Archaeologists from the National Institute of Anthropology and History (INAH) have uncovered a stone glyph with a spiral representation in the church of the Lateran Parish of San Pedro Apostol.
The church is located in the city of Zacapoaxtla in the Mexican state of Puebla, where experts from the INAH Puebla Centre were supervising floor levelling works in the church nave.
Very little archaeological evidence survives to build the historical founding of Zacapoaxtla, however, one reference records that in AD 1270, an eruption of the Apaxtepec volcano buried the town of Xaltetelli, possibly giving rise to Zacapoaloyan, now known as Zacapoaxtla.

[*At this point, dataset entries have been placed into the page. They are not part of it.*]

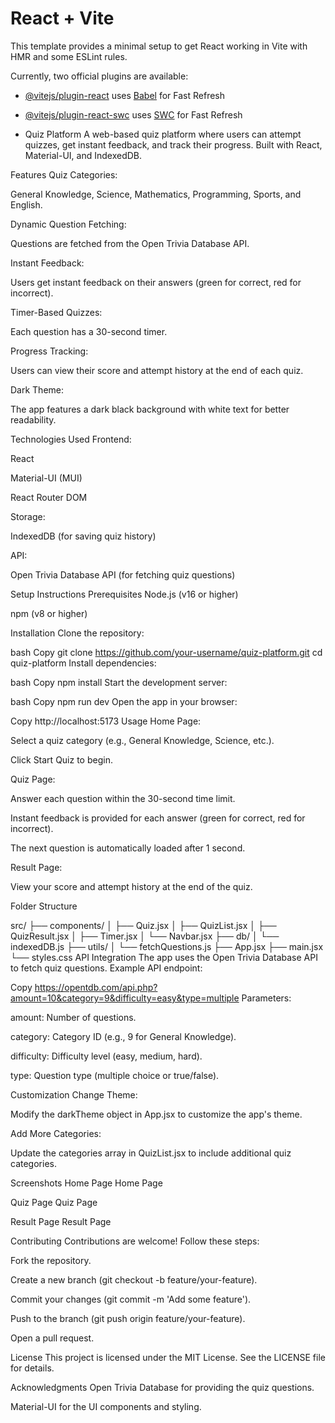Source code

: # React + Vite

This template provides a minimal setup to get React working in Vite with HMR and some ESLint rules.

Currently, two official plugins are available:

- [@vitejs/plugin-react](https://github.com/vitejs/vite-plugin-react/blob/main/packages/plugin-react/README.md) uses [Babel](https://babeljs.io/) for Fast Refresh
- [@vitejs/plugin-react-swc](https://github.com/vitejs/vite-plugin-react-swc) uses [SWC](https://swc.rs/) for Fast Refresh

- Quiz Platform
A web-based quiz platform where users can attempt quizzes, get instant feedback, and track their progress. Built with React, Material-UI, and IndexedDB.

Features
Quiz Categories:

General Knowledge, Science, Mathematics, Programming, Sports, and English.

Dynamic Question Fetching:

Questions are fetched from the Open Trivia Database API.

Instant Feedback:

Users get instant feedback on their answers (green for correct, red for incorrect).

Timer-Based Quizzes:

Each question has a 30-second timer.

Progress Tracking:

Users can view their score and attempt history at the end of each quiz.

Dark Theme:

The app features a dark black background with white text for better readability.

Technologies Used
Frontend:

React

Material-UI (MUI)

React Router DOM

Storage:

IndexedDB (for saving quiz history)

API:

Open Trivia Database API (for fetching quiz questions)

Setup Instructions
Prerequisites
Node.js (v16 or higher)

npm (v8 or higher)

Installation
Clone the repository:

bash
Copy
git clone https://github.com/your-username/quiz-platform.git
cd quiz-platform
Install dependencies:

bash
Copy
npm install
Start the development server:

bash
Copy
npm run dev
Open the app in your browser:

Copy
http://localhost:5173
Usage
Home Page:

Select a quiz category (e.g., General Knowledge, Science, etc.).

Click Start Quiz to begin.

Quiz Page:

Answer each question within the 30-second time limit.

Instant feedback is provided for each answer (green for correct, red for incorrect).

The next question is automatically loaded after 1 second.

Result Page:

View your score and attempt history at the end of the quiz.

Folder Structure

src/
├── components/
│   ├── Quiz.jsx
│   ├── QuizList.jsx
│   ├── QuizResult.jsx
│   ├── Timer.jsx
│   └── Navbar.jsx
├── db/
│   └── indexedDB.js
├── utils/
│   └── fetchQuestions.js
├── App.jsx
├── main.jsx
└── styles.css
API Integration
The app uses the Open Trivia Database API to fetch quiz questions. Example API endpoint:

Copy
https://opentdb.com/api.php?amount=10&category=9&difficulty=easy&type=multiple
Parameters:

amount: Number of questions.

category: Category ID (e.g., 9 for General Knowledge).

difficulty: Difficulty level (easy, medium, hard).

type: Question type (multiple choice or true/false).

Customization
Change Theme:

Modify the darkTheme object in App.jsx to customize the app's theme.

Add More Categories:

Update the categories array in QuizList.jsx to include additional quiz categories.

Screenshots
Home Page
Home Page

Quiz Page
Quiz Page

Result Page
Result Page

Contributing
Contributions are welcome! Follow these steps:

Fork the repository.

Create a new branch (git checkout -b feature/your-feature).

Commit your changes (git commit -m 'Add some feature').

Push to the branch (git push origin feature/your-feature).

Open a pull request.

License
This project is licensed under the MIT License. See the LICENSE file for details.

Acknowledgments
Open Trivia Database for providing the quiz questions.

Material-UI for the UI components and styling.
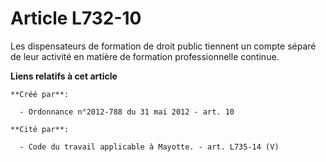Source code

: # Article L732-10

Les dispensateurs de formation de droit public tiennent un compte séparé de leur activité en matière de formation
professionnelle continue.

**Liens relatifs à cet article**

	**Créé par**:

	  - Ordonnance n°2012-788 du 31 mai 2012 - art. 10

	**Cité par**:

	  - Code du travail applicable à Mayotte. - art. L735-14 (V)
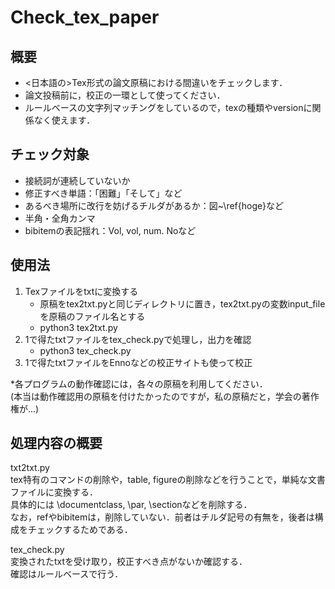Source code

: # Check_tex_paper

## 概要
- &lt;日本語の>Tex形式の論文原稿における間違いをチェックします．   
- 論文投稿前に，校正の一環として使ってください．
- ルールベースの文字列マッチングをしているので，texの種類やversionに関係なく使えます．

## チェック対象
- 接続詞が連続していないか
- 修正すべき単語：「困難」「そして」など
- あるべき場所に改行を妨げるチルダがあるか：図~\ref{hoge}など
- 半角・全角カンマ
- bibitemの表記揺れ：Vol, vol, num. Noなど

## 使用法
1. Texファイルをtxtに変換する  
   - 原稿をtex2txt.pyと同じディレクトリに置き，tex2txt.pyの変数input_fileを原稿のファイル名とする
   - python3 tex2txt.py  
2. 1で得たtxtファイルをtex_check.pyで処理し，出力を確認
   - python3 tex_check.py
4. 1で得たtxtファイルをEnnoなどの校正サイトも使って校正
  
*各プログラムの動作確認には，各々の原稿を利用してください．  
(本当は動作確認用の原稿を付けたかったのですが，私の原稿だと，学会の著作権が...)

## 処理内容の概要
txt2txt.py  
tex特有のコマンドの削除や，table, figureの削除などを行うことで，単純な文書ファイルに変換する．  
具体的には \documentclass, \par, \sectionなどを削除する．  
なお，refやbibitemは，削除していない．前者はチルダ記号の有無を，後者は構成をチェックするためである．  
  
tex_check.py  
変換されたtxtを受け取り，校正すべき点がないか確認する．  
確認はルールベースで行う．
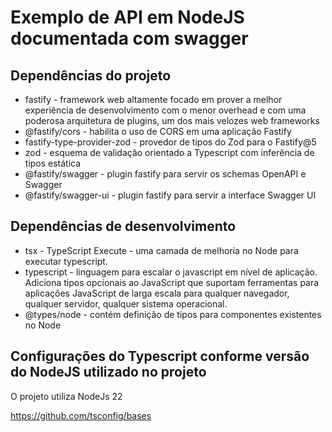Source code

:# Exemplo de API em NodeJS documentada com swagger

## Dependências do projeto

- fastify - framework web altamente focado em prover a melhor experiência de desenvolvimento com o menor overhead e com uma poderosa arquitetura de plugins, um dos mais velozes web frameworks
- @fastify/cors - habilita o uso de CORS em uma aplicação Fastify
- fastify-type-provider-zod - provedor de tipos do Zod para o Fastify@5
- zod - esquema de validação orientado a Typescript com inferência de tipos estática
- @fastify/swagger - plugin fastify para servir os schemas OpenAPI e Swagger
- @fastify/swagger-ui -  plugin fastify para servir a interface Swagger UI

## Dependências de desenvolvimento
- tsx - TypeScript Execute - uma camada de melhoria no Node para executar typescript.
- typescript - linguagem para escalar o javascript em nível de aplicação. Adiciona tipos opcionais ao JavaScript que suportam ferramentas para aplicações JavaScript de larga escala para qualquer navegador, qualquer servidor, qualquer sistema operacional.
- @types/node - contém definição de tipos para componentes existentes no Node

## Configurações do Typescript conforme versão do NodeJS utilizado no projeto

O projeto utiliza NodeJs 22

https://github.com/tsconfig/bases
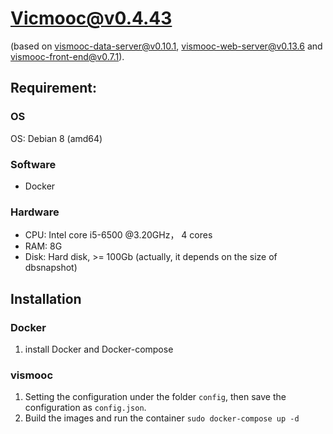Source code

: # Vicmooc@v0.4.43

(based on [vismooc-data-server@v0.10.1](https://github.com/HKUST-VISLab/vismooc-data-server-haha/releases/tag/v0.10.1), 
[vismooc-web-server@v0.13.6](https://github.com/HKUST-VISLab/vismooc-web-server-haha/releases/tag/v0.13.6) and
[vismooc-front-end@v0.7.1](https://github.com/HKUST-VISLab/vismooc-front-end-haha/releases/tag/v0.7.1)).

## Requirement:

### OS
OS: Debian 8 (amd64)

### Software
- Docker

### Hardware
- CPU: Intel core i5-6500 @3.20GHz， 4 cores
- RAM: 8G
- Disk: Hard disk, >= 100Gb (actually, it depends on the size of dbsnapshot)

## Installation

### Docker
1. install Docker and Docker-compose

### vismooc
1. Setting the configuration under the folder `config`, then save the configuration as `config.json`.
2. Build the images and run the container `sudo docker-compose up -d`
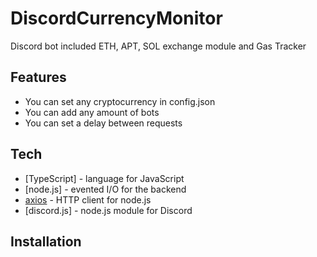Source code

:# DiscordCurrencyMonitor
Discord bot included ETH, APT, SOL exchange module and Gas Tracker

## Features

- You can set any cryptocurrency in config.json
- You can add any amount of bots
- You can set a delay between requests

## Tech

- [TypeScript] - language for JavaScript
- [node.js] - evented I/O for the backend
- [axios](https://github.com/axios/axios) - HTTP client for node.js
- [discord.js] - node.js module for Discord

## Installation

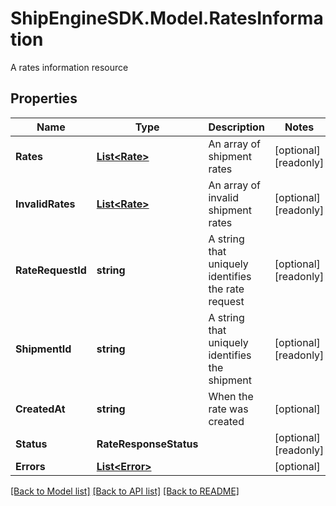 # ShipEngineSDK.Model.RatesInformation
A rates information resource

## Properties

Name | Type | Description | Notes
------------ | ------------- | ------------- | -------------
**Rates** | [**List&lt;Rate&gt;**](Rate.md) | An array of shipment rates | [optional] [readonly] 
**InvalidRates** | [**List&lt;Rate&gt;**](Rate.md) | An array of invalid shipment rates | [optional] [readonly] 
**RateRequestId** | **string** | A string that uniquely identifies the rate request | [optional] [readonly] 
**ShipmentId** | **string** | A string that uniquely identifies the shipment | [optional] [readonly] 
**CreatedAt** | **string** | When the rate was created | [optional] 
**Status** | **RateResponseStatus** |  | [optional] [readonly] 
**Errors** | [**List&lt;Error&gt;**](Error.md) |  | [optional] 

[[Back to Model list]](../README.md#documentation-for-models) [[Back to API list]](../README.md#documentation-for-api-endpoints) [[Back to README]](../README.md)

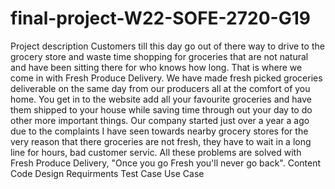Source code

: # final-project-W22-SOFE-2720-G19
Project description 
Customers till this day go out of there way to drive to the grocery store and waste time shopping for groceries that are not natural and have been sitting there for who knows how long. That is where we come in with Fresh Produce Delivery. We have made fresh picked groceries deliverable on the same day from our producers all at the comfort of you home. You get in to the website add all your favourite groceries and have them shipped to your house while saving time through out your day to do other more important things. Our company started just over a year a ago due to the complaints I have seen towards nearby grocery stores for the very reason that there groceries are not fresh, they have to wait in a long line for hours, bad customer servic. All these problems are solved with Fresh Produce Delivery, "Once you go Fresh you'll never go back".
Content
Code
Design 
Requirments
Test Case 
Use Case
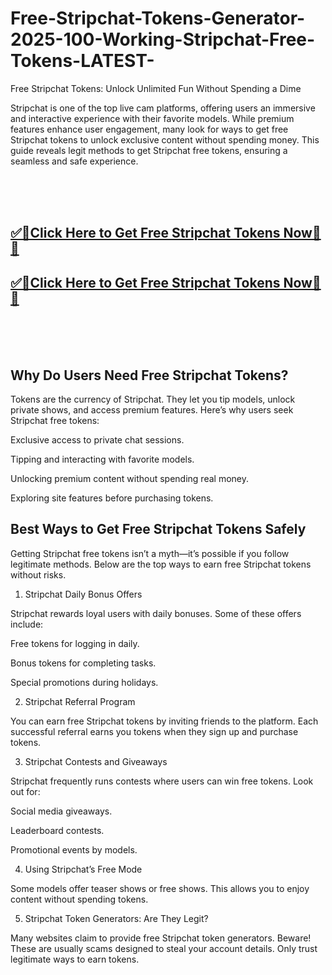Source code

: # Free-Stripchat-Tokens-Generator-2025-100-Working-Stripchat-Free-Tokens-LATEST-
Free Stripchat Tokens: Unlock Unlimited Fun Without Spending a Dime

Stripchat is one of the top live cam platforms, offering users an immersive and interactive experience with their favorite models. While premium features enhance user engagement, many look for ways to get free Stripchat tokens to unlock exclusive content without spending money. This guide reveals legit methods to get Stripchat free tokens, ensuring a seamless and safe experience.

<br><br><br>
**<b><h2>[✅🎯Click Here to Get Free Stripchat Tokens Now🎯✅](https://searchoptima.org/free-stripchat-tokens/)</h2></b>**
**<b><h2>[✅🎯Click Here to Get Free Stripchat Tokens Now🎯✅](https://searchoptima.org/free-stripchat-tokens/)</h2></b>**
<br><br><br>

<h2>Why Do Users Need Free Stripchat Tokens?</h2>

Tokens are the currency of Stripchat. They let you tip models, unlock private shows, and access premium features. Here’s why users seek Stripchat free tokens:

Exclusive access to private chat sessions.

Tipping and interacting with favorite models.

Unlocking premium content without spending real money.

Exploring site features before purchasing tokens.

<h2>Best Ways to Get Free Stripchat Tokens Safely</h2>

Getting Stripchat free tokens isn’t a myth—it’s possible if you follow legitimate methods. Below are the top ways to earn free Stripchat tokens without risks.

1. Stripchat Daily Bonus Offers

Stripchat rewards loyal users with daily bonuses. Some of these offers include:

Free tokens for logging in daily.

Bonus tokens for completing tasks.

Special promotions during holidays.

2. Stripchat Referral Program

You can earn free Stripchat tokens by inviting friends to the platform. Each successful referral earns you tokens when they sign up and purchase tokens.

3. Stripchat Contests and Giveaways

Stripchat frequently runs contests where users can win free tokens. Look out for:

Social media giveaways.

Leaderboard contests.

Promotional events by models.

4. Using Stripchat’s Free Mode

Some models offer teaser shows or free shows. This allows you to enjoy content without spending tokens.

5. Stripchat Token Generators: Are They Legit?

Many websites claim to provide free Stripchat token generators. Beware! These are usually scams designed to steal your account details. Only trust legitimate ways to earn tokens.

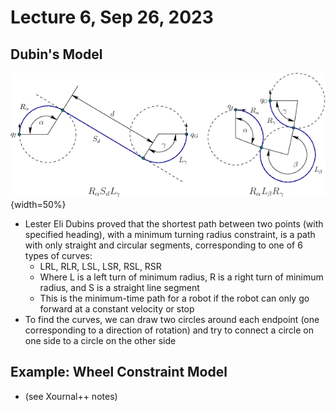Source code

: # Lecture 6, Sep 26, 2023

## Dubin's Model

![Example of Dubin's curves.](imgs/lec6_1.png){width=50%}

* Lester Eli Dubins proved that the shortest path between two points (with specified heading), with a minimum turning radius constraint, is a path with only straight and circular segments, corresponding to one of 6 types of curves:
	* LRL, RLR, LSL, LSR, RSL, RSR
	* Where L is a left turn of minimum radius, R is a right turn of minimum radius, and S is a straight line segment
	* This is the minimum-time path for a robot if the robot can only go forward at a constant velocity or stop
* To find the curves, we can draw two circles around each endpoint (one corresponding to a direction of rotation) and try to connect a circle on one side to a circle on the other side

## Example: Wheel Constraint Model

* (see Xournal++ notes)

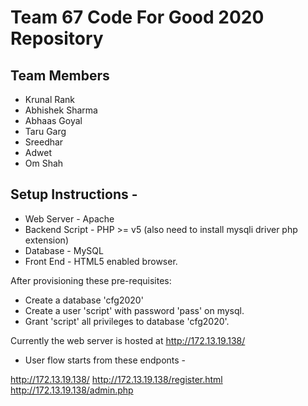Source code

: # Team 67 Code For Good 2020 Repository

## Team Members
- Krunal Rank
- Abhishek Sharma
- Abhaas Goyal
- Taru Garg
- Sreedhar
- Adwet
- Om Shah


## Setup Instructions - 

 - Web Server     - Apache 
 - Backend Script - PHP >= v5 (also need to install mysqli driver php extension)
 - Database       - MySQL
 - Front End      - HTML5 enabled browser.
 
 After provisioning these pre-requisites:
 - Create a database 'cfg2020'
 - Create a user 'script' with password 'pass' on mysql.
 - Grant 'script' all privileges to database 'cfg2020'.
 
 Currently the web server is hosted at http://172.13.19.138/
 - User flow starts from these endponts -
 
 http://172.13.19.138/
 http://172.13.19.138/register.html
 http://172.13.19.138/admin.php
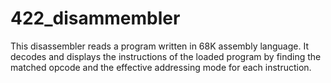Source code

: # 422_disammembler
This disassembler reads a program written in 68K assembly language. It decodes and displays the instructions of the loaded program by finding the matched opcode and the effective addressing mode for each instruction.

The glyph dates from before the Spanish conquest when the region was inhabited by the Totonac and Nahua cultures, and may have been part of the façade of a pyramid platform with a symbolic association to water. Spirals have been used by many cultures across Mexico, most notably by the Aztecs, which used spirals to mimic natural forms such as water.
The discovery was made in the foundations of an early Christian hermitage and appears to have been symbolically placed under the hermitage’s altar.
The hermitage is likely the same recorded by contemporary chroniclers, whom describe how Jacinto Portillo, a Spanish conquistador, built the first hermitage at Zacapoaxtla in the 16th century, and would later become a missionary of the Order of Friars Minor of St. Francis, known as Fra Cintos.
Project supervisor, Alberto Diez Barroso, said: “the glyph contains the representation of a spiral and measures 40 centimetres tall by 16 centimetres wide, and still has the preserved stucco coating.”
Given the importance of the hermitage and stone glyph, the director of the INAH Puebla Centre, Manuel Villarruel Vázquez, is currently in discussions with the church parish with the aim of preserving the discovery and installing a viewing window for the public.